Un segundo factor a considerar es el estancamiento económico del país. A la pérdida de la inversión extranjera se suma un bajo crecimiento que lleva a que Chile sea de los que menos crece en América Latina. Esto tiene importantes consecuencias para la vida diaria de los chilenos, tanto en materia laboral como de acceso a más y mejores oportunidades. El frenazo económico perjudica a los chilenos y por eso el próximo Gobierno debe revertir la tendencia negativa.
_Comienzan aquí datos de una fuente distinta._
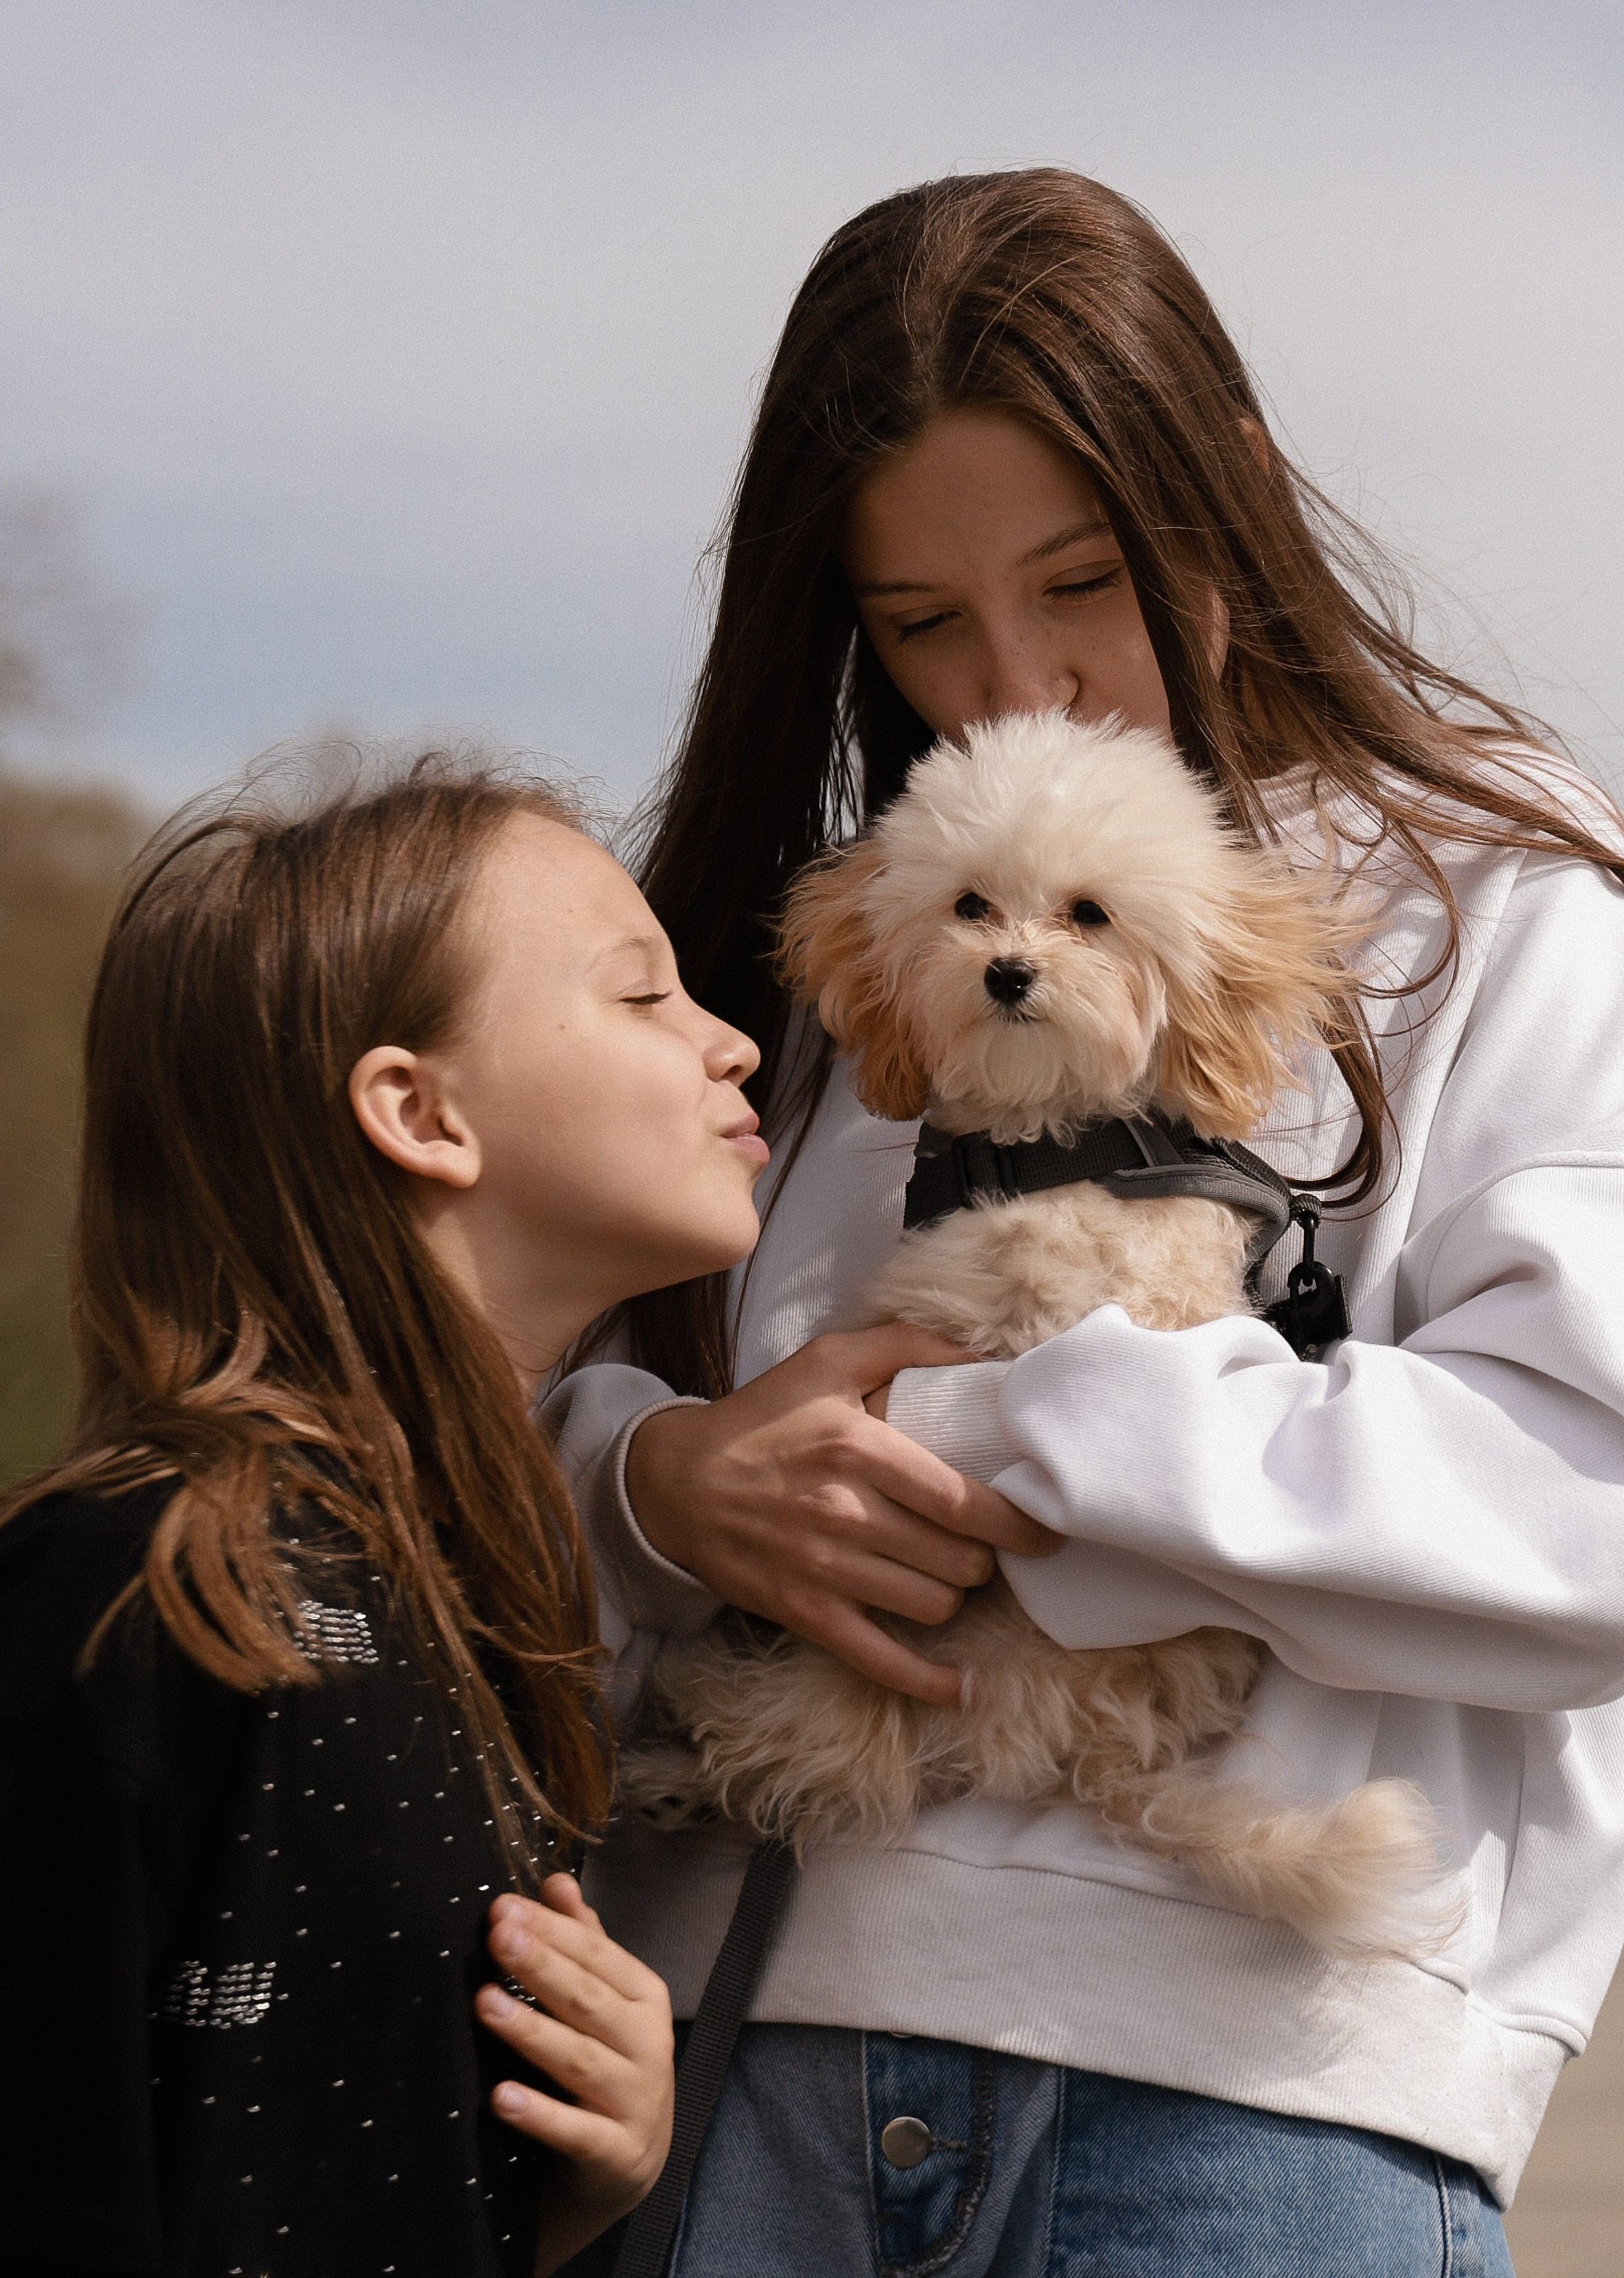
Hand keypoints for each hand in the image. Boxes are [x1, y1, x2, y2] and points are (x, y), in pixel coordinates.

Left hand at [476, 1875, 673, 2275]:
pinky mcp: (616, 2154)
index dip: (551, 1930)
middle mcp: (648, 2044)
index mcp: (644, 1998)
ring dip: (531, 2031)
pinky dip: (539, 2115)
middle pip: (586, 2000)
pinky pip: (574, 2132)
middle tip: (497, 1938)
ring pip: (579, 2061)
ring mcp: (635, 2101)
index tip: (502, 1908)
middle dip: (540, 1966)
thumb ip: (583, 1942)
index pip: (596, 1955)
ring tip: (486, 2004)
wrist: (628, 2162)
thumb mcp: (605, 2000)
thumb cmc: (609, 2062)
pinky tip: (501, 2097)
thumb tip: (556, 1881)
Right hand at [625, 1324, 1060, 1704]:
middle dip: (983, 1557)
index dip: (1018, 1524)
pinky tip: (965, 1687)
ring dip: (954, 1595)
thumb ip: (906, 1342)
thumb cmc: (762, 1417)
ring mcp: (825, 1569)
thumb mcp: (828, 1360)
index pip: (964, 1502)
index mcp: (859, 1448)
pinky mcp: (806, 1613)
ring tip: (950, 1575)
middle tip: (980, 1544)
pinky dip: (930, 1682)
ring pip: (933, 1606)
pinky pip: (883, 1661)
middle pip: (958, 1560)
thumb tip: (980, 1350)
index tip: (1046, 1530)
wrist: (676, 1481)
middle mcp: (845, 1513)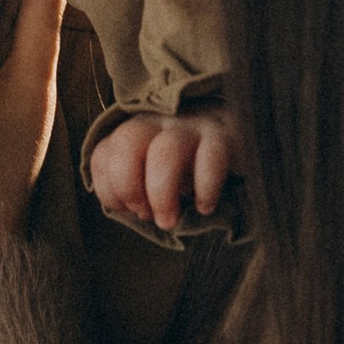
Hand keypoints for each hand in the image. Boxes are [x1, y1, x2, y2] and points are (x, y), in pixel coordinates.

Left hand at [86, 110, 237, 232]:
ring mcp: (191, 126)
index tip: (130, 210)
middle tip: (145, 214)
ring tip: (169, 221)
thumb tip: (139, 210)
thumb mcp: (155, 172)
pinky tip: (205, 206)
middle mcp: (158, 123)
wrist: (239, 132)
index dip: (109, 190)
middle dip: (129, 186)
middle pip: (127, 142)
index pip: (104, 155)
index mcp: (135, 132)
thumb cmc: (189, 161)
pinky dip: (205, 188)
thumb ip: (137, 187)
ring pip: (166, 151)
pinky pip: (211, 158)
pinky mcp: (223, 136)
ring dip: (162, 193)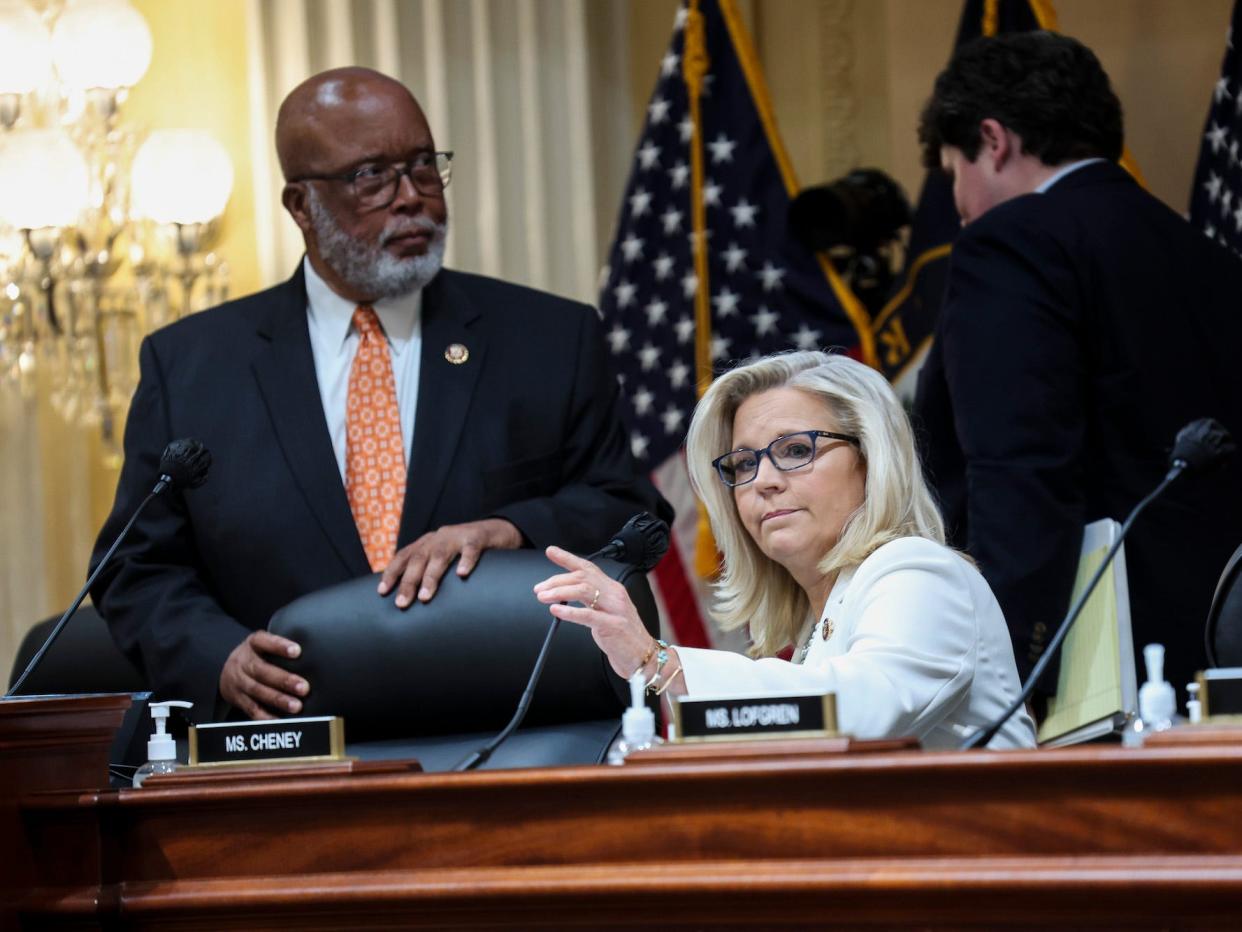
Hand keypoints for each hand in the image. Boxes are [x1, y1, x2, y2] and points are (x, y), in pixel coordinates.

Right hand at [219, 631, 308, 719]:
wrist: (224, 669)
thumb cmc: (257, 655)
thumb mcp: (264, 644)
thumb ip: (281, 646)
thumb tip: (312, 652)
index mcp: (252, 644)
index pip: (264, 641)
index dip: (279, 646)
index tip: (297, 651)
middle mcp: (243, 662)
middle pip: (262, 671)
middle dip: (284, 680)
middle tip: (304, 688)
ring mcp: (238, 681)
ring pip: (257, 691)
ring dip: (278, 700)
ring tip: (297, 706)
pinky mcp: (237, 699)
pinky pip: (251, 709)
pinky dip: (266, 716)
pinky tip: (281, 720)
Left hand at [378, 518, 522, 607]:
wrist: (499, 531)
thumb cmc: (468, 552)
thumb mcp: (445, 558)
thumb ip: (430, 571)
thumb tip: (412, 599)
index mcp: (428, 542)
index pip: (404, 556)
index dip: (392, 573)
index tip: (382, 592)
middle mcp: (439, 538)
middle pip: (418, 558)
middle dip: (408, 581)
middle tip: (401, 603)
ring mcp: (458, 536)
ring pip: (440, 555)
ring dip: (431, 576)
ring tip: (425, 596)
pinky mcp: (479, 537)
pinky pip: (471, 549)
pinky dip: (466, 561)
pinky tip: (462, 574)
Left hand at [533, 545, 655, 678]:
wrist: (644, 657)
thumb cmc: (622, 637)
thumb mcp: (605, 613)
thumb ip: (590, 602)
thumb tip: (563, 595)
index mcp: (613, 589)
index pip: (589, 568)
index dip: (568, 558)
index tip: (551, 552)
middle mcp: (615, 595)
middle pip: (583, 577)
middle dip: (557, 580)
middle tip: (539, 589)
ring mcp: (616, 609)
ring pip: (584, 591)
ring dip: (559, 592)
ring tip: (543, 597)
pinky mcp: (613, 626)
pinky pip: (588, 615)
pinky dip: (569, 611)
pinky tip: (556, 610)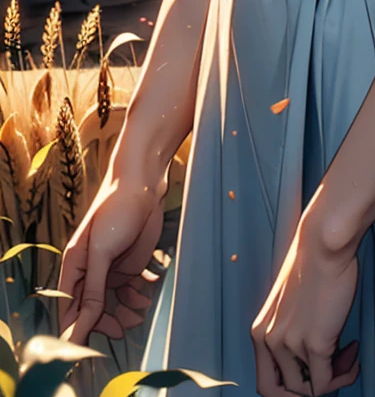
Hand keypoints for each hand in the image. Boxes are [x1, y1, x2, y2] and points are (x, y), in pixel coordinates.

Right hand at [57, 170, 166, 342]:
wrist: (144, 184)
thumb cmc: (117, 210)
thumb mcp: (102, 251)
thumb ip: (94, 288)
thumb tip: (82, 321)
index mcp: (74, 265)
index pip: (68, 306)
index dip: (75, 328)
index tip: (85, 348)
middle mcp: (90, 270)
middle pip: (90, 310)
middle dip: (103, 323)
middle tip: (120, 331)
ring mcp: (110, 269)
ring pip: (111, 304)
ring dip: (123, 314)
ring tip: (138, 315)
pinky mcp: (130, 265)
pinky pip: (129, 293)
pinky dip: (137, 300)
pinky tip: (146, 298)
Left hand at [251, 213, 359, 395]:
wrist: (325, 242)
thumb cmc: (314, 263)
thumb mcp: (290, 303)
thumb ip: (291, 330)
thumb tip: (310, 355)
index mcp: (261, 331)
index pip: (266, 384)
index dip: (290, 388)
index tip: (312, 374)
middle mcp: (269, 342)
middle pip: (283, 393)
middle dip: (310, 390)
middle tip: (331, 372)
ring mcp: (290, 345)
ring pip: (308, 391)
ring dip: (334, 379)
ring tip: (348, 356)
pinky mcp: (314, 344)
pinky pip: (327, 382)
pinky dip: (345, 376)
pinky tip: (353, 356)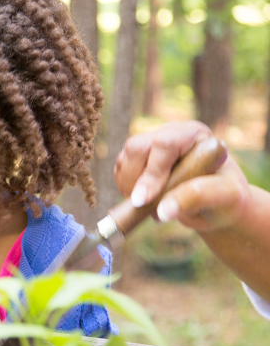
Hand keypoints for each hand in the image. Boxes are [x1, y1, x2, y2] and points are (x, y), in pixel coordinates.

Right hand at [114, 121, 249, 232]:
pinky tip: (143, 200)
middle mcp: (170, 134)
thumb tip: (162, 211)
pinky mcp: (139, 159)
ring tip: (148, 205)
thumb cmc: (227, 198)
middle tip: (144, 205)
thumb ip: (196, 197)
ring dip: (128, 186)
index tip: (143, 200)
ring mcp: (152, 145)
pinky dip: (124, 187)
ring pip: (124, 158)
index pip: (164, 143)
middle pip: (137, 147)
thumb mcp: (224, 196)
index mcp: (194, 135)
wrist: (218, 205)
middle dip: (135, 180)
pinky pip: (119, 169)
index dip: (151, 172)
Por último, la posibilidad de perder nuevamente las elecciones muestra la peor cara de una izquierda agresiva, que no se resigna a abandonar los puestos de Gobierno o que no logra entender que los ciudadanos prefieren una opción distinta para Chile. En ese sentido, los llamados a “funar” la proclamación del ex Presidente y los virulentos ataques en redes sociales son solamente la punta de un iceberg que bajo el agua esconde una importante cultura antidemocrática.

El desafío del ex Presidente Piñera ya no es solo una candidatura que concluirá en noviembre o diciembre de este año: tiene que ver con entender el nuevo panorama político del país, y con hacerse cargo de la dramática situación económica que afecta a la clase media y a los más pobres de nuestra sociedad. Pero por sobre todo, se trata de enfrentar en el discurso y en los hechos a una izquierda que simplemente no cree en la democracia.

En marzo de 2018 debe comenzar el segundo mandato de Sebastián Piñera, un Gobierno de progreso para todos los chilenos.